Parallel Polynomial Permanent Mod Powers of 2 and Shortest Disjoint Cycles

TL;DR

This paper introduces a parallel algorithm for computing the permanent modulo 2^k for matrices of univariate integer polynomials, placing the problem in a low-depth complexity class and improving algorithms for shortest disjoint paths and cycles.

Contribution

It extends existing techniques to develop a parallel algorithm for permanent mod 2^k and shortest disjoint cycles, advancing parallel approaches for these problems.

Findings

Permanent mod 2^k is in ParityL subset of NC^2.

New randomized parallel algorithms for shortest 2-disjoint paths.

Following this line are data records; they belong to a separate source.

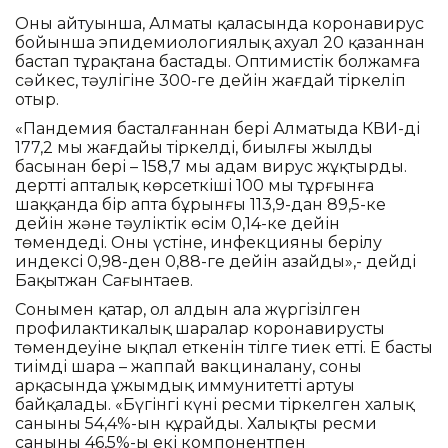
Оның айтуынша, Алматы қаласында коронавирус
бойынша эпидемиологиялық ахуал 20 қазаннан
бастап тұрақтана бастады. Оптимистік болжамға
сәйкес, тәулігіне 300-ге дейін жағдай тіркеліп
отыр.
«Пандемия басталғаннан бері Алматыда КВИ-дің
177,2 мың жағдайы тіркелді, биылғы жылдың
басынан бері – 158,7 мың адам вирус жұқтырды.
дерттің апталық көрсеткіші 100 мың тұрғынға
шаққанда бір апта бұрынғы 113,9-дан 89,5-ке
дейін және тәуліктік өсім 0,14-ке дейін
төмендеді. Оның үстіне, инфекцияның берілу
индексі 0,98-ден 0,88-ге дейін азайды»,- дейді
Бақытжан Сағынтаев.
Сонымен қатар, ол алдын ала жүргізілген
профилактикалық шаралар коронавирустың
төмендеуіне ықпал еткенін тілге тиек етті. Ең басты
тиімді шара – жаппай вакциналану, соның
арқасында ұжымдық иммунитеттің артуы
байқалады. «Бүгінгі күні ресми тіркелген халық
санының 54,4%-ын құрайды. Халықтың ресми
санының 46,5%-ы екі компонентпен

Algorithms for shortest cycles passing through fixed vertices or edges.

Abstract

We present a parallel algorithm for permanent mod 2^k of a matrix of univariate integer polynomials. It places the problem in ParityL subset of NC^2. This extends the techniques of [Valiant], [Braverman, Kulkarni, Roy] and [Bj\"orklund, Husfeldt], and yields a (randomized) parallel algorithm for shortest 2-disjoint paths improving upon the recent result from (randomized) polynomial time. We also recognize the disjoint paths problem as a special case of finding disjoint cycles, and present (randomized) parallel algorithms for finding a shortest cycle and shortest 2-disjoint cycles passing through any given fixed number of vertices or edges.